### Directions
Within this material, how many lines include the word "Bike"? Answer with a number and nothing more.

### Exercise data
== == ==

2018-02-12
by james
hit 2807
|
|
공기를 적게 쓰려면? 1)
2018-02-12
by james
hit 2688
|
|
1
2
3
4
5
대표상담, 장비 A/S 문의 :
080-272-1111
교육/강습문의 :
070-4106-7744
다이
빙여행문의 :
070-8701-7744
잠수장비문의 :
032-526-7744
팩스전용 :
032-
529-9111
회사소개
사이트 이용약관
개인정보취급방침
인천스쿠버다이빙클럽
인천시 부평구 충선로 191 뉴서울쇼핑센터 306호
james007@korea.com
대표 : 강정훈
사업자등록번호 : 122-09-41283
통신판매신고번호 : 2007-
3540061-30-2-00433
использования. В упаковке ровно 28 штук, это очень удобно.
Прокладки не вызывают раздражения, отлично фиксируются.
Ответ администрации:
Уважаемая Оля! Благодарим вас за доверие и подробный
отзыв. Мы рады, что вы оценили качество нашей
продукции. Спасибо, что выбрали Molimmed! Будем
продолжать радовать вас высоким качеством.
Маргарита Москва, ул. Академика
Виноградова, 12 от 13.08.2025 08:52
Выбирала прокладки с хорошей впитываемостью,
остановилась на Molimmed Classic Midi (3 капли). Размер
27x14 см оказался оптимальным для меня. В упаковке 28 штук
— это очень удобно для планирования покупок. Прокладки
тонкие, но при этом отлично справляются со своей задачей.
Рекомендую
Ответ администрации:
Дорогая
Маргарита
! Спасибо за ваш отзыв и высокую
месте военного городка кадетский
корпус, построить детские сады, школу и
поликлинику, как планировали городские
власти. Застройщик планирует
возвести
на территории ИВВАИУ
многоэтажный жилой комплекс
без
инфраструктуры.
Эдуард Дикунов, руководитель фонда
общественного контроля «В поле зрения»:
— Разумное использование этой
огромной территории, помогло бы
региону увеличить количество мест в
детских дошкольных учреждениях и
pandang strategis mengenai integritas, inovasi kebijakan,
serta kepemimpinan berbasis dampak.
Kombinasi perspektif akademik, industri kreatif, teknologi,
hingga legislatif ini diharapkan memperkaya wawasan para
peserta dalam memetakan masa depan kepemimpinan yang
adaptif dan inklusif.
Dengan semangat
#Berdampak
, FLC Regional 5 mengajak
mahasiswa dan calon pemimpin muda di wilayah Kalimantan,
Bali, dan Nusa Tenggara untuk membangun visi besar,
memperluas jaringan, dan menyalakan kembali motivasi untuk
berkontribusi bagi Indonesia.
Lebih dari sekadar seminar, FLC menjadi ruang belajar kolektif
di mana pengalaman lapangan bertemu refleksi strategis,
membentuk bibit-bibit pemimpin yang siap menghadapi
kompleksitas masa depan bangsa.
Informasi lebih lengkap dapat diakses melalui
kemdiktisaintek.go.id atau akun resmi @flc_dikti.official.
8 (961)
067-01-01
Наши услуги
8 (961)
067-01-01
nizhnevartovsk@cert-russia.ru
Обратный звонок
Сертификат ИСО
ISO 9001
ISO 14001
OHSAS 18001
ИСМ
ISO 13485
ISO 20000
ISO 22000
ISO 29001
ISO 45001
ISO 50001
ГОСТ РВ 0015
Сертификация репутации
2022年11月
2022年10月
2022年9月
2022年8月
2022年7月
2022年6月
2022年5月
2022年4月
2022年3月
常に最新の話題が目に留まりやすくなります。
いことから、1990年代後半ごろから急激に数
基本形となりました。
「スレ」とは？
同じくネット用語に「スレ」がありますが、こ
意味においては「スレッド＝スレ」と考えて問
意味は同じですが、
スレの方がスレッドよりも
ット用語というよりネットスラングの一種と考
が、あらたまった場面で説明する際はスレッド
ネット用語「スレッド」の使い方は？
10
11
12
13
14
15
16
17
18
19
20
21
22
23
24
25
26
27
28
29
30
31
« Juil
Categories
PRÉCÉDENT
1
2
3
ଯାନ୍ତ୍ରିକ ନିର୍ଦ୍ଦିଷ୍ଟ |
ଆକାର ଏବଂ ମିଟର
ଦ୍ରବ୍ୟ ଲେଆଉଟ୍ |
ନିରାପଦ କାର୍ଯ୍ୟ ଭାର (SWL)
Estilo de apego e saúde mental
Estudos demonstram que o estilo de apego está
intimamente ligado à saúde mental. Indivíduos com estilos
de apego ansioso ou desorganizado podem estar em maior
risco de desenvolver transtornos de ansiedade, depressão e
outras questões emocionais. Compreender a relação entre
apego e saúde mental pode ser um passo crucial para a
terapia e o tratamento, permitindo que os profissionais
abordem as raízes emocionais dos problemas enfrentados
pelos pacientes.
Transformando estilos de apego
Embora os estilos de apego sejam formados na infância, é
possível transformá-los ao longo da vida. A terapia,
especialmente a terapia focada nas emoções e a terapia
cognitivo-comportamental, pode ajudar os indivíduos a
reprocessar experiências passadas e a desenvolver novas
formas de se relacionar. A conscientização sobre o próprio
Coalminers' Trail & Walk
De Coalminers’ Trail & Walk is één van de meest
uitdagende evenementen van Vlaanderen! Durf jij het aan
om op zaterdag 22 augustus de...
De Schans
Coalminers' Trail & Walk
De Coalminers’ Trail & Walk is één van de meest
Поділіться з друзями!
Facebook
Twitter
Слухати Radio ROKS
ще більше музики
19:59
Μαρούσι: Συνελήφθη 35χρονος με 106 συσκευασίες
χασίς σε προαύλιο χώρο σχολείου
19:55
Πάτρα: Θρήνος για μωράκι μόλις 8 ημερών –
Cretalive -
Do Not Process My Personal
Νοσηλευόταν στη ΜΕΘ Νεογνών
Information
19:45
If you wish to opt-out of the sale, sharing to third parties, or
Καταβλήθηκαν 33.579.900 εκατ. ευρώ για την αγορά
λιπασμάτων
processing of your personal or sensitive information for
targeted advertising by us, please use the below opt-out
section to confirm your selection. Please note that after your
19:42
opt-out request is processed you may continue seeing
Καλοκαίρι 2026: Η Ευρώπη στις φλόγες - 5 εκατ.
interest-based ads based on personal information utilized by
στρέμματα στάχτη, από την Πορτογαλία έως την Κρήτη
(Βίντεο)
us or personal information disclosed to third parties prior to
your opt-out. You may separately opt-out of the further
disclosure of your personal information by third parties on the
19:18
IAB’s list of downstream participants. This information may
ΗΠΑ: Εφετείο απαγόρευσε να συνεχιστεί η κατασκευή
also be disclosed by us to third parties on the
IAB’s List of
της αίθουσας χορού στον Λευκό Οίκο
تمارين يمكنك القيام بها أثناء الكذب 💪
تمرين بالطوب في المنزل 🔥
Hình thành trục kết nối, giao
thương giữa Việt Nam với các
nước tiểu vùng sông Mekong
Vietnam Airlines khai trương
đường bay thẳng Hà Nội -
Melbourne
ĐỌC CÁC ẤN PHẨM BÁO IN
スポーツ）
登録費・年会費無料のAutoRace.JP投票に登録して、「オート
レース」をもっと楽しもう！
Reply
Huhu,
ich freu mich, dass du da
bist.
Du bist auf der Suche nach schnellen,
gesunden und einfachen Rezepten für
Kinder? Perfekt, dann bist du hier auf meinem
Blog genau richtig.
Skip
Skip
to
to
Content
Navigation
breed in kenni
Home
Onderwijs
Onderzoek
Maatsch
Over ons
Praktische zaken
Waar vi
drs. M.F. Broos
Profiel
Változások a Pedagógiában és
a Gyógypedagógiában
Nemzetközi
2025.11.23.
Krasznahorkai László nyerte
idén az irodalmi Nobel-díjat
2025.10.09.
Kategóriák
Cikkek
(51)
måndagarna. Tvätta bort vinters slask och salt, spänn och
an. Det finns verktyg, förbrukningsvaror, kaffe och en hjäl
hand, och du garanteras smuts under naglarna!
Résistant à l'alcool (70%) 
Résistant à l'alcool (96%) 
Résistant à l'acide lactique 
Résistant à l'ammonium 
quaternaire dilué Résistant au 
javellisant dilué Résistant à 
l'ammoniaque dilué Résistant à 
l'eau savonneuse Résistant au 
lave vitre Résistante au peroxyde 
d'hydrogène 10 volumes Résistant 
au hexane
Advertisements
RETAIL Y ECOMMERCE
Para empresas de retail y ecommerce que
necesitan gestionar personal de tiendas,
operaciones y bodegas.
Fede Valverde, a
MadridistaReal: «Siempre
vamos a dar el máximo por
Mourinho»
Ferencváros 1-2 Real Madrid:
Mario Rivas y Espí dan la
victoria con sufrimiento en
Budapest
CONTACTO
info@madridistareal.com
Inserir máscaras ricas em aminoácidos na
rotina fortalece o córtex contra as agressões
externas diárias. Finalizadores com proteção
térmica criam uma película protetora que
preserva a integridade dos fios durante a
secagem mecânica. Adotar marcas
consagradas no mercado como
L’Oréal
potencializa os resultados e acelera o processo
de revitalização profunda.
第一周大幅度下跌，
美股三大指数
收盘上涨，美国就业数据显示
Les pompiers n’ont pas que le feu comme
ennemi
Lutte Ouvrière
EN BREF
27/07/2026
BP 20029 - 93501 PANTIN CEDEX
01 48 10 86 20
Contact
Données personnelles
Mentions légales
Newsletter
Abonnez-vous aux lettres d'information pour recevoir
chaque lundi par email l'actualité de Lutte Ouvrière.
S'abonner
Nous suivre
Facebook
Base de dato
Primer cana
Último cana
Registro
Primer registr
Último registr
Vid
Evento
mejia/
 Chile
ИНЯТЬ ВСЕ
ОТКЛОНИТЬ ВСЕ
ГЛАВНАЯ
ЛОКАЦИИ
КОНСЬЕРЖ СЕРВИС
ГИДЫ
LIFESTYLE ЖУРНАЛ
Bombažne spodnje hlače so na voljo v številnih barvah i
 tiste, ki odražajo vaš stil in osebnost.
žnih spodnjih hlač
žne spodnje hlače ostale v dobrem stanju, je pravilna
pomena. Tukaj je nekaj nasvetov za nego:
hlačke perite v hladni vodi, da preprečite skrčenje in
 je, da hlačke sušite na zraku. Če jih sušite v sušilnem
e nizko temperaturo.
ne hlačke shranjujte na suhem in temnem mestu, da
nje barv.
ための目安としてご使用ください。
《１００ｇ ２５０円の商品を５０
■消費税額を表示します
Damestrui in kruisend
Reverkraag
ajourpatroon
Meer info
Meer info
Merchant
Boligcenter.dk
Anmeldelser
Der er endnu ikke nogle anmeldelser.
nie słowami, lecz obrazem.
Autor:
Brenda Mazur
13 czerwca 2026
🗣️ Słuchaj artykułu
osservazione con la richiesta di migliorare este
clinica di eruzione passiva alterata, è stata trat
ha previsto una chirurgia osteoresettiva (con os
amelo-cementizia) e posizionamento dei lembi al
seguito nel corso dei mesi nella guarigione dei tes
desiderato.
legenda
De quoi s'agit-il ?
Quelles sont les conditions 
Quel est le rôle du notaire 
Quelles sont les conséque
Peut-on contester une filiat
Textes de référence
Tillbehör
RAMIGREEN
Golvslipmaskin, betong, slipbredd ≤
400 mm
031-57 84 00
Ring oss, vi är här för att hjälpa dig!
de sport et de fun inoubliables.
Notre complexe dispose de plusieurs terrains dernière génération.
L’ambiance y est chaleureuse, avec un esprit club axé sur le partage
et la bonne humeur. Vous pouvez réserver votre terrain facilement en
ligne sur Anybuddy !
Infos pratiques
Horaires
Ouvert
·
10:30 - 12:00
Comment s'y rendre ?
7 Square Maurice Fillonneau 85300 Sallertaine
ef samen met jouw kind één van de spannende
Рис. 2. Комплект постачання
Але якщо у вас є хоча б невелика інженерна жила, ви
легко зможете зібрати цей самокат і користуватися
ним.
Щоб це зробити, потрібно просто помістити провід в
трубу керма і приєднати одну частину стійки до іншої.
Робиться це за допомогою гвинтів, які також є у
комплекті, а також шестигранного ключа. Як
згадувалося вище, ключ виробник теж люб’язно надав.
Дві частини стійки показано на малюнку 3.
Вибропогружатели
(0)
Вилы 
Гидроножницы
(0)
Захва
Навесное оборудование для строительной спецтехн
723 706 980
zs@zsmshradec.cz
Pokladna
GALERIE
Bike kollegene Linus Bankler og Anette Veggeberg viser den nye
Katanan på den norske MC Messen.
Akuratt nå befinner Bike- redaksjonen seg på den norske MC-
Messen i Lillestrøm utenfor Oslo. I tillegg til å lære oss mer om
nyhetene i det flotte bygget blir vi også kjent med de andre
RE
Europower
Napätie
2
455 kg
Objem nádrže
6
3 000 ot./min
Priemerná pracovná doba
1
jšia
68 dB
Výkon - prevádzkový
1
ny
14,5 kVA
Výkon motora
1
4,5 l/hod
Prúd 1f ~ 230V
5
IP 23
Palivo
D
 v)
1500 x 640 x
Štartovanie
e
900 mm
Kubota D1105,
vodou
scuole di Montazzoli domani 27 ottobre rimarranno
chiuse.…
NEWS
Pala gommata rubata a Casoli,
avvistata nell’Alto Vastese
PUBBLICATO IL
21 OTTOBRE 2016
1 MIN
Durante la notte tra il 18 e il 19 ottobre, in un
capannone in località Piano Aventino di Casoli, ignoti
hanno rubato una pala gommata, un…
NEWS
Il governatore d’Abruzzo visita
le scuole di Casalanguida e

== == ==

### Your response
2